The promoter who busted his ass all month, and needs money to eat, pay rent, and basically survive on the bare basics, needs at least $1,000 (since this is his only job and he is taxed 20%, leaving him with about $800).  Plus you have to pay the door person $125.  Bringing the final count to $9,700, as long as the club does not have a bar guarantee.  Now, who is going to attend your party?  More importantly, who is going to pay money to go to your party?

Most clubs do not hit capacity.  I'd say you have a really successful event if you hit 75% capacity, which in this case would be 750 people, which may or may not happen since nothing is guaranteed here.  Remember you are gambling.  Your glass may be half full, but your wallet may be fully empty by the end of the night.  On the flip side, you may actually hit capacity and cash out, but that is a rare jackpot.

Out of those 750 guests, 40 of them were on your personal guest list because they helped you out in some way, or you need to hook them up because they are big players in the scene and you are networking.  Maybe they are part of your crew or won a contest.  Maybe they put you on the guest list to all of their own parties.  They could just be people that you want to thank for always coming to your event or gave you head in a mini van once.  Then, each DJ has 4 people on their personal list.  The club owners and staff have a 20 person list.  That's 40 + 40 + 20 = 100.  Leaving you with about 650 paying attendees.

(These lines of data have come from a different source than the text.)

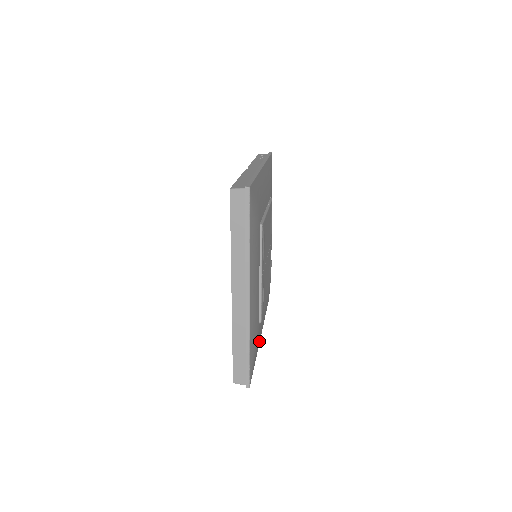
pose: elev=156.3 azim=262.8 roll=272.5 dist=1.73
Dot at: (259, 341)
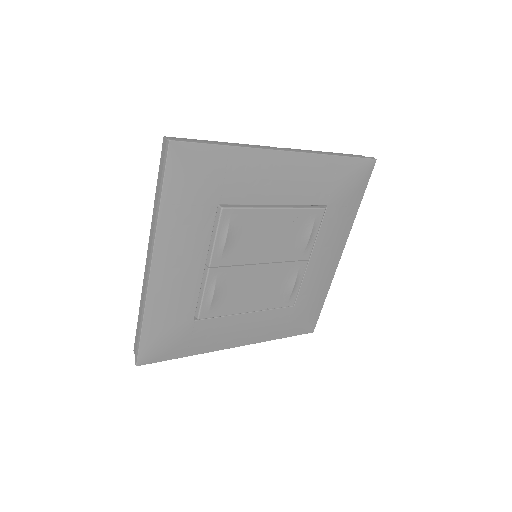
Dot at: (214, 346)
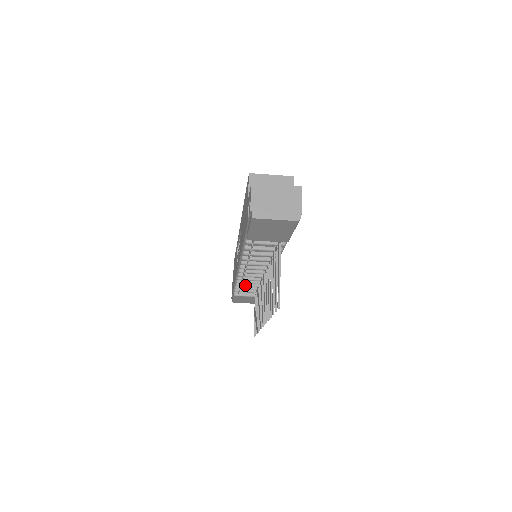
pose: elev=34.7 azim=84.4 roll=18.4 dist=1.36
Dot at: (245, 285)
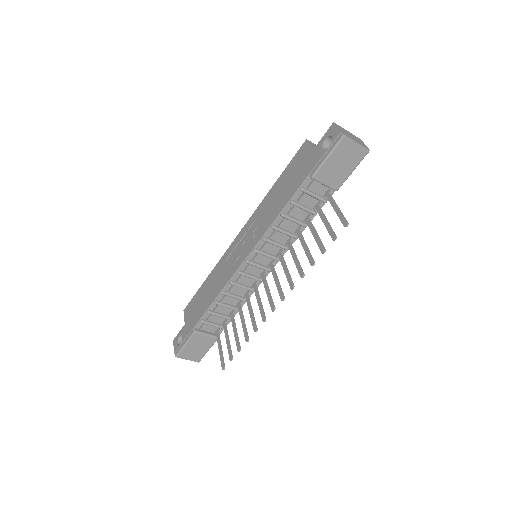
Dot at: (224, 304)
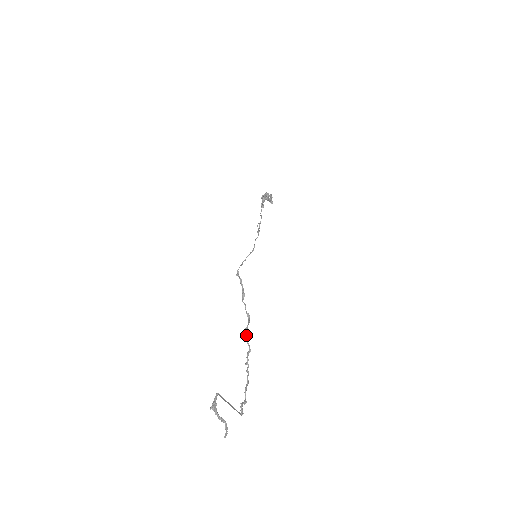
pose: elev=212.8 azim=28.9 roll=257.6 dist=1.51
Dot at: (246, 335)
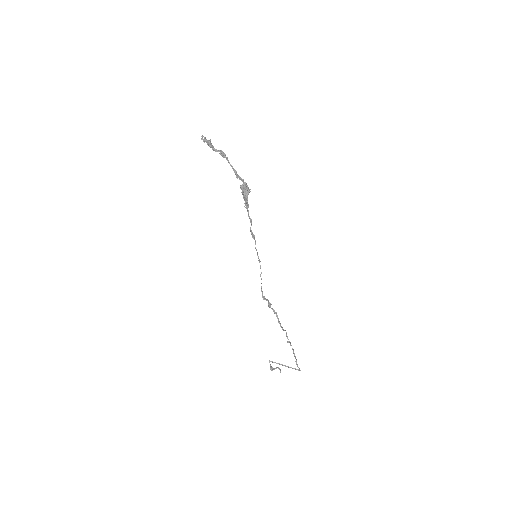
Dot at: (281, 327)
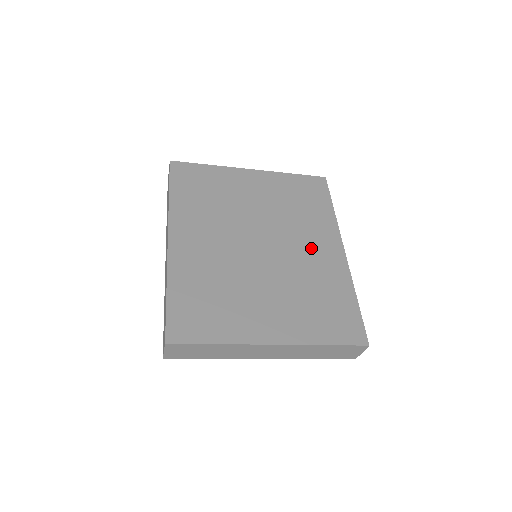
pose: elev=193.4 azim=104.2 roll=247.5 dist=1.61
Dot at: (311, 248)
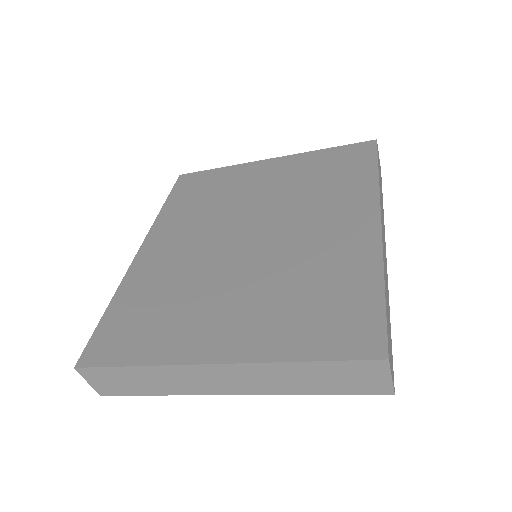
Dot at: (323, 227)
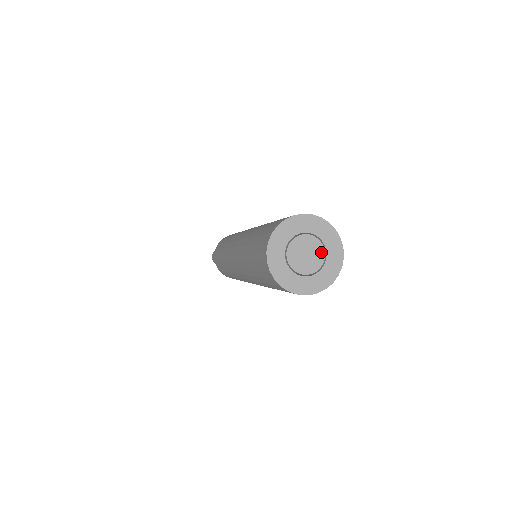
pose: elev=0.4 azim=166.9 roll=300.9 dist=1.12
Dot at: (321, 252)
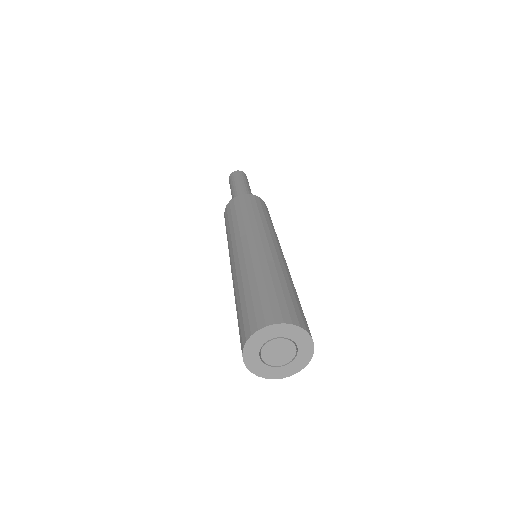
Dot at: (292, 354)
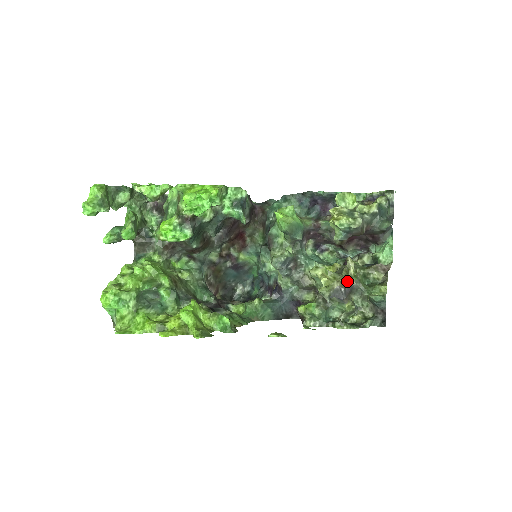
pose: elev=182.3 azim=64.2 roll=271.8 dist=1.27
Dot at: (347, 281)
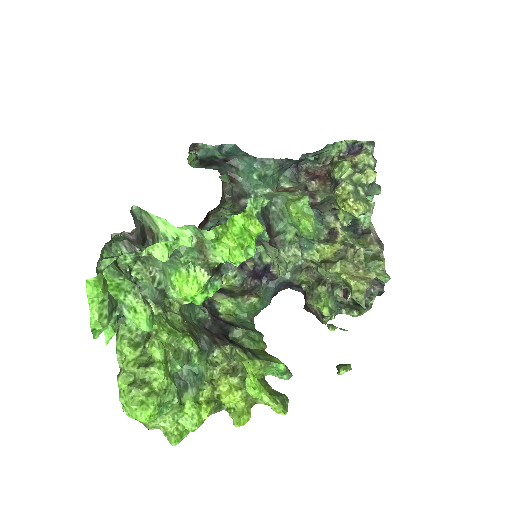
Dot at: (366, 274)
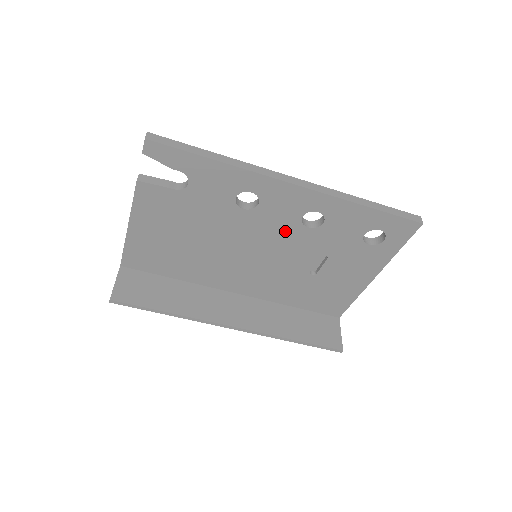
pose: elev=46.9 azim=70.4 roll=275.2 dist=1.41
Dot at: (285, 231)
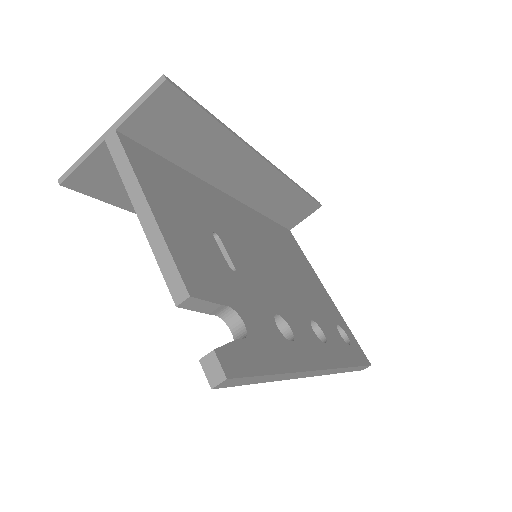
Dot at: occluded
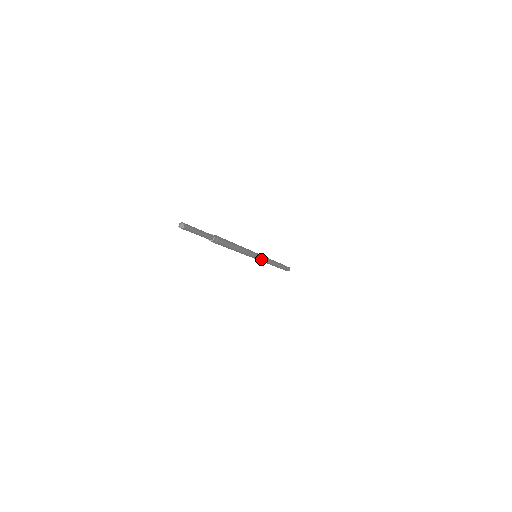
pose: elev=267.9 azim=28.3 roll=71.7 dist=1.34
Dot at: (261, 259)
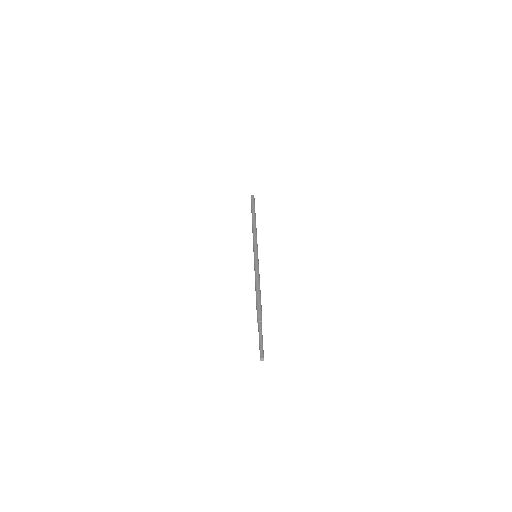
Dot at: occluded
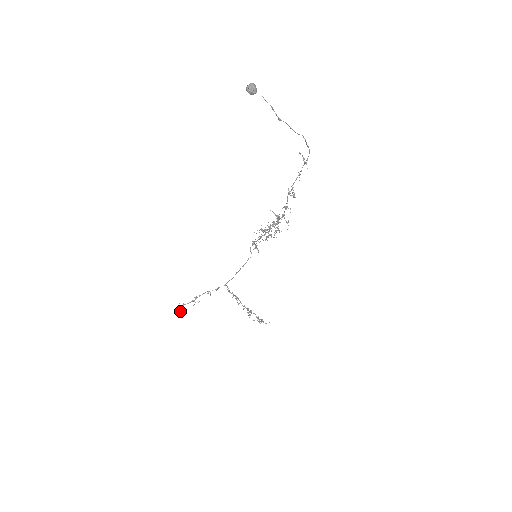
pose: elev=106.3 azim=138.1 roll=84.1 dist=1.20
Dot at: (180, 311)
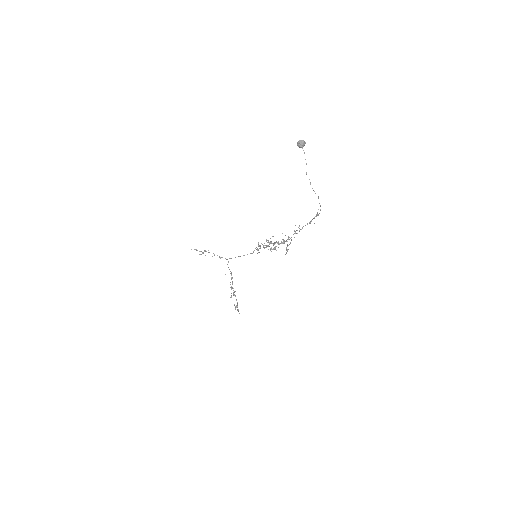
Dot at: occluded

Let's assume the party is not free before a certain time, and there are no discounted pre-sale tickets (so you won't need to pay service fees for online ticketing systems such as paypal or eventbrite).  Your early bird tickets are $10 and the general admission is $15, so here is how your night turned out.

150 people paid $10 = $1,500
500 people paid $15 = $7,500

Looks like you made $9,000.  That means you were $700 under your projected budget.  So that $1000 you spent an entire month working on earning, is only $300.  That's less than you'd be getting on unemployment.  Look on the bright side though, you didn't lose money right?  If you realize promoting is a gamble, and have money saved in the bank, maybe you can shake it off.  But maybe you are a bit gloomy even though you are surrounded by 750 raging people having a blast, since you are worried about the rent due on Monday.

Obviously if you estimate your attendance will only reach about 400-500 you will either need to cut costs on your lineup, raise your admission price, or both.  These numbers have many variables and every party has different budgets and factors, but this is just a basic breakdown of one example.  Some expensive DJs will give you deals if your event is cheap, or mid-week.  Some venues won't charge you, if you have worked with them before.  Sometimes you can save money on hotels if a DJ doesn't mind staying with a friend.  There are always ways to cut corners, but be very careful not to cut the wrong ones.  If your party is a big success and you actually exceed your expected budget, you should save that money like it's the last dollar you will ever earn.  That way you can either use it towards your next event, or have it as backup if your next event fails.

For me personally, it is less about the lost dollar, and more about the heartbreak of failure after spending so much time and emotion into a project that you were so passionate about, (although losing money is not easy either).  When you are constantly aiming higher and higher, and trying to up your standards, even 750 people can be hard on someone.  It's like going to the olympics, but not earning a medal.  You are still proud and enjoy your experience and contribution, but deep down inside you know you need to keep pushing, or hang up your towel.

It sucks that money is such a factor in the way these things go, but some people really want to chase their dreams and it is a very risky investment.  So I urge you to have compassion when someone throws a show you think is a bit pricey, and don't slander them because you think they are ripping you off.  Try not to assume that all promoters are assholes if one of them is snippy at the end of a hard night.  It is not easy to fail, then have to humor a drunk person that is spitting in your eye when they talk.